Book Review: Tell To Win
Tell to Win is a book that has absolutely no underlying sports agent theme and is actually not about sports at all. However, the lessons learned by reading it could certainly be applied by sports agents and all other people who work in the business of sports.
Tell to Win will officially be released for public consumption tomorrow, but I had the opportunity to review an advance copy and I am telling you right now – go buy it. It is inexpensive and is worth every penny you will spend on it. Truthfully, I did not realize just how important the art of storytelling was until I started turning the pages. After reading it, I doubt I will be able to speak to a group of people, or even a single individual, without first thinking of the vital components of a powerful story and figuring out how I will tell it in the best manner possible.

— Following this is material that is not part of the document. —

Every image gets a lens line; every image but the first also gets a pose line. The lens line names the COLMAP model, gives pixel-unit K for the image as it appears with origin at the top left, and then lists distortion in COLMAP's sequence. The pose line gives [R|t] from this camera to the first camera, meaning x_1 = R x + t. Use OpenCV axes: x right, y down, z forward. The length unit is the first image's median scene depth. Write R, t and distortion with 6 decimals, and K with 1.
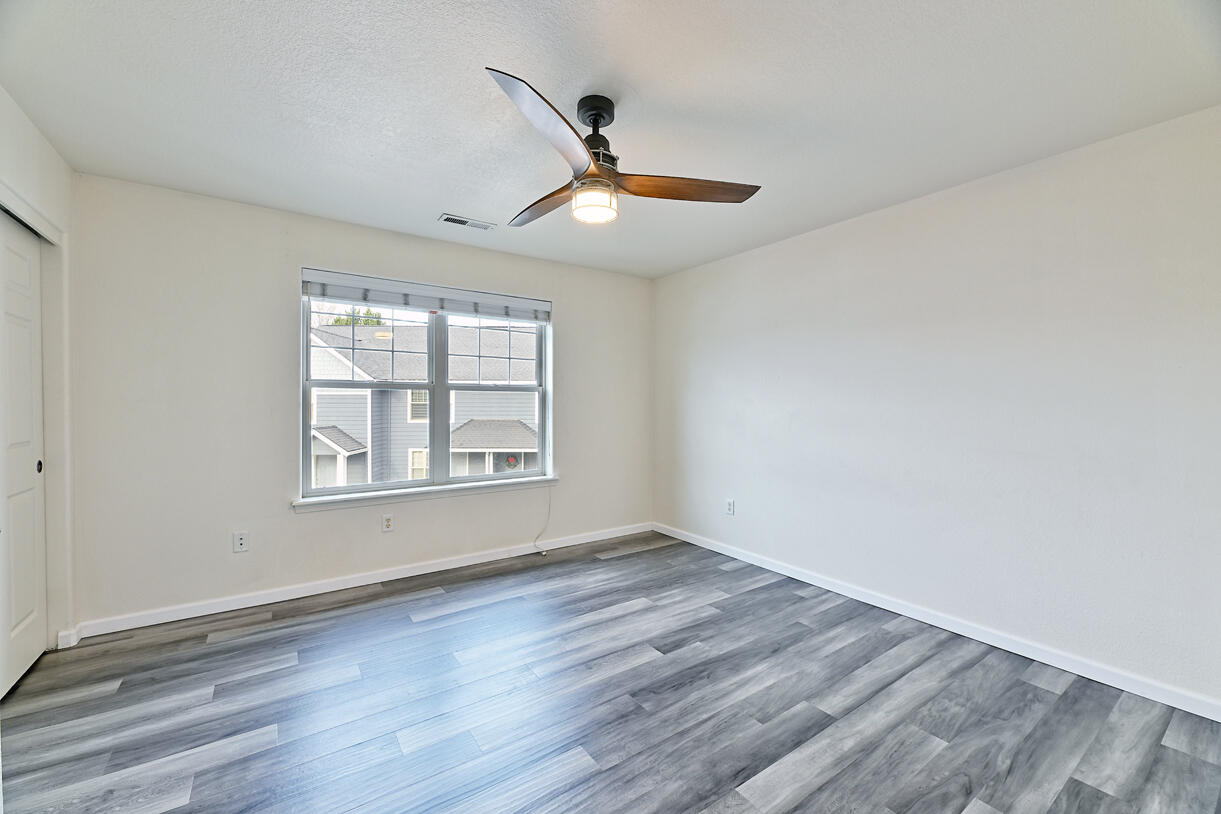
lens RADIAL K [[483.7, 0, 605.5], [0, 483.7, 407.8], [0, 0, 1]] dist [-0.001129, -0.000791]
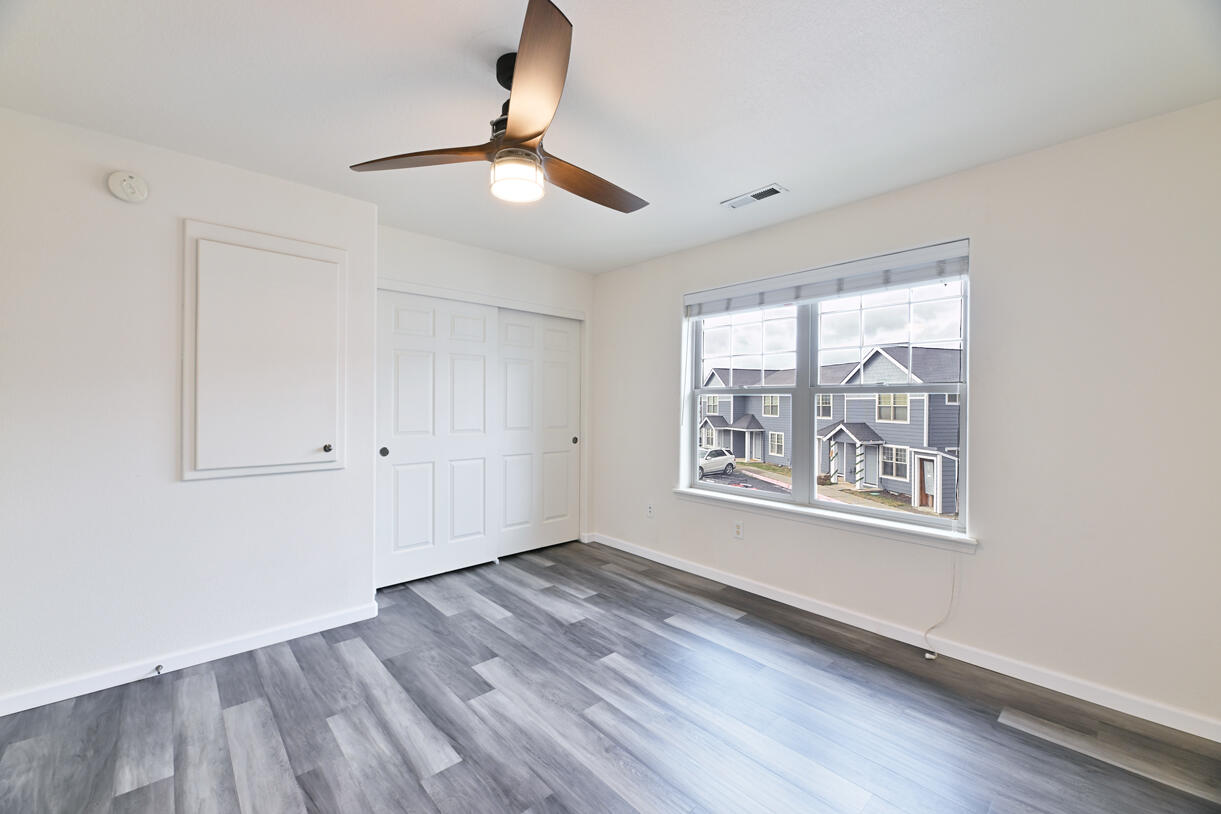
lens RADIAL K [[486.3, 0, 610.5], [0, 486.3, 407.0], [0, 0, 1]] dist [-0.000194, -0.000494]
pose [[0.143399, 0.002576, -0.989662, 0.556588], [-0.018980, 0.999820, -0.000148, -0.008329], [0.989483, 0.018805, 0.143422, 0.666760]]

I first caught wind of Tell to Win when I was asked to put together a contest to increase exposure for the book. We ended up doing a Twitter contest where my followers could enter to win a free copy of Tell to Win by creating a Tweet that included my name and the author’s name. The Tweet had to include a unique story…all in 140 characters or less.
Speaking of the author, Peter Guber is a very fascinating person. In fact, Guber’s background may be the tie to sports that I was looking for at the start of this post. He owns six minor league baseball franchises, owns and is a co-executive of the Golden State Warriors, and has earned approximately 200 Academy Awards during his tenure at the helm of companies such as Columbia, Sony Pictures, Casablanca and Mandalay Entertainment. That kind of background adds quite a bit of credibility to the words written within his book.

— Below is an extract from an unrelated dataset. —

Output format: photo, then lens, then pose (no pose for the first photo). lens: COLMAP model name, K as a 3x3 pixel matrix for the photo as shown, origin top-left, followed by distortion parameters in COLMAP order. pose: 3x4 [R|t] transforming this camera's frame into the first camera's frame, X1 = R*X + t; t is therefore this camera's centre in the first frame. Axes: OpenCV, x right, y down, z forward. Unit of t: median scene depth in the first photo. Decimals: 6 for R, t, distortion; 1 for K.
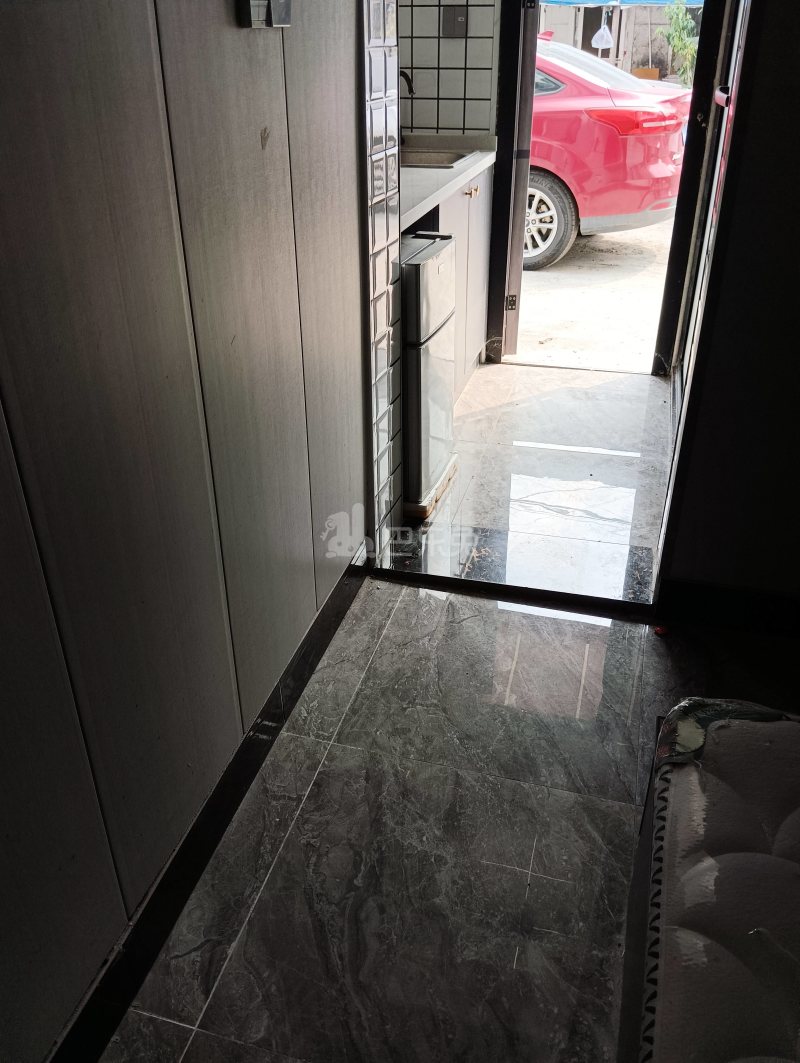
lens RADIAL K [[882.0, 0, 400.0], [0, 882.0, 531.5], [0, 0, 1]] dist [0.083886, -0.175196]
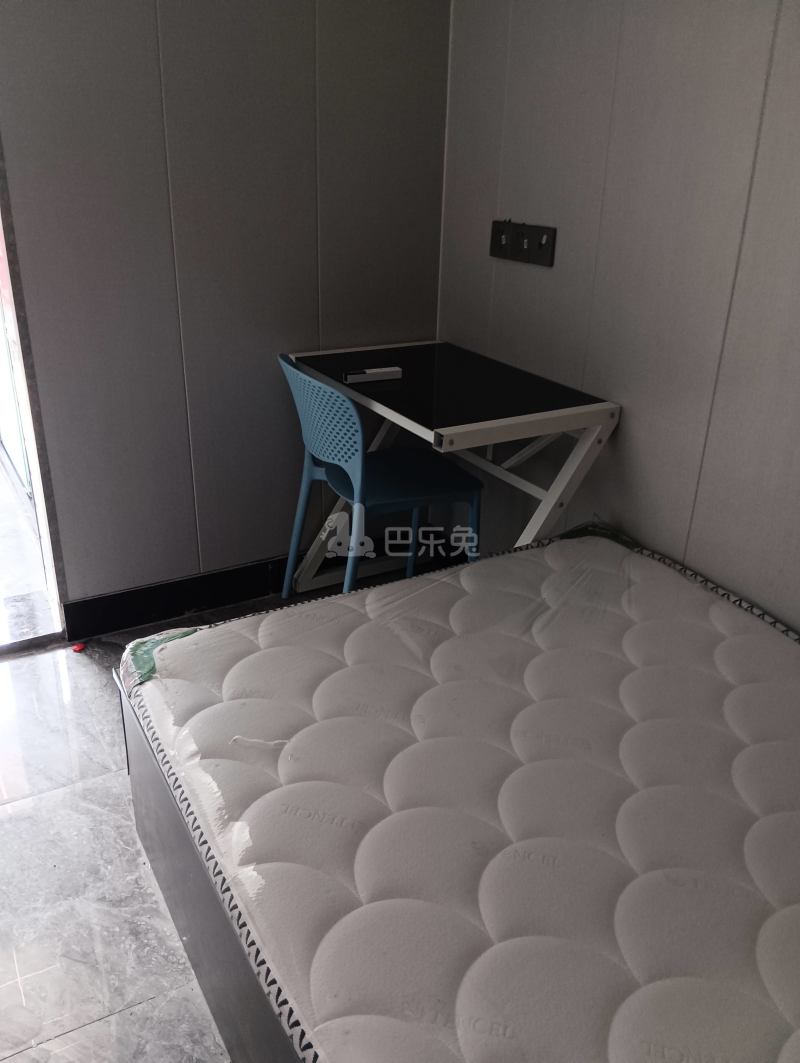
lens RADIAL K [[882.0, 0, 400.0], [0, 882.0, 531.5], [0, 0, 1]] dist [0.083886, -0.175196]
pose [[0.709191, -0.269558, 0.651450, -0.181077], [0.330111, 0.943433, 0.031004, 0.107846], [-0.622956, 0.193063, 0.758058, -0.244202]]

The great thing about Tell to Win is that Guber does not just lay out the formula of how to tell a good story to get the results you are looking for. Instead, he explains the process through a plethora of stories he has either told or heard from very impressive individuals. It makes reading the book enjoyable and easy to comprehend. He sort of proves his point that the art of good storytelling is the best way to make others understand what you are trying to convey.

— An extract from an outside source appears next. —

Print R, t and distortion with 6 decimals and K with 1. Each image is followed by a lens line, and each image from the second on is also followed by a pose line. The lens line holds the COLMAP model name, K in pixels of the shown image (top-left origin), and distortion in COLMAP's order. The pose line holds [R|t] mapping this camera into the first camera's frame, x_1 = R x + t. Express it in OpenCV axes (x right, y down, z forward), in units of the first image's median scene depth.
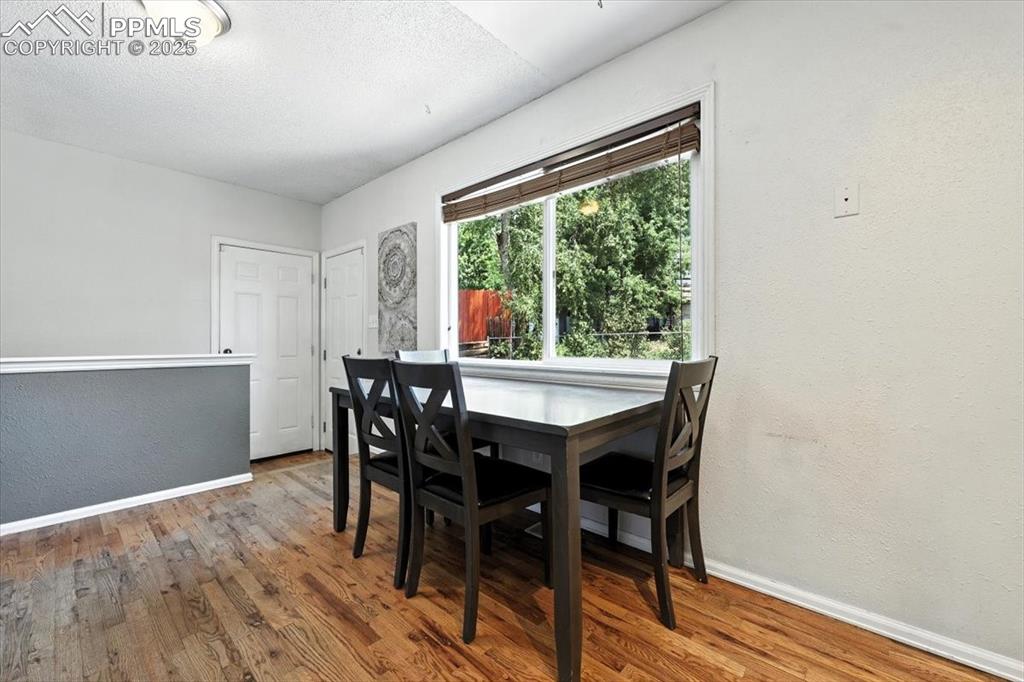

This is not a quick read. Take your time to read it slow, fully grasp the important concepts, and attempt to use them to your advantage in your lives. I used to be guilty of focusing too much on statistics and not enough on the emotion attached to stories. While stats will continue to encompass a major part of my diatribes, I will certainly incorporate stories effectively, and have already seen positive results from the limited number of times that I have applied Guber’s teachings. I am very impressed by Tell to Win and I believe that you will be inspired by it too.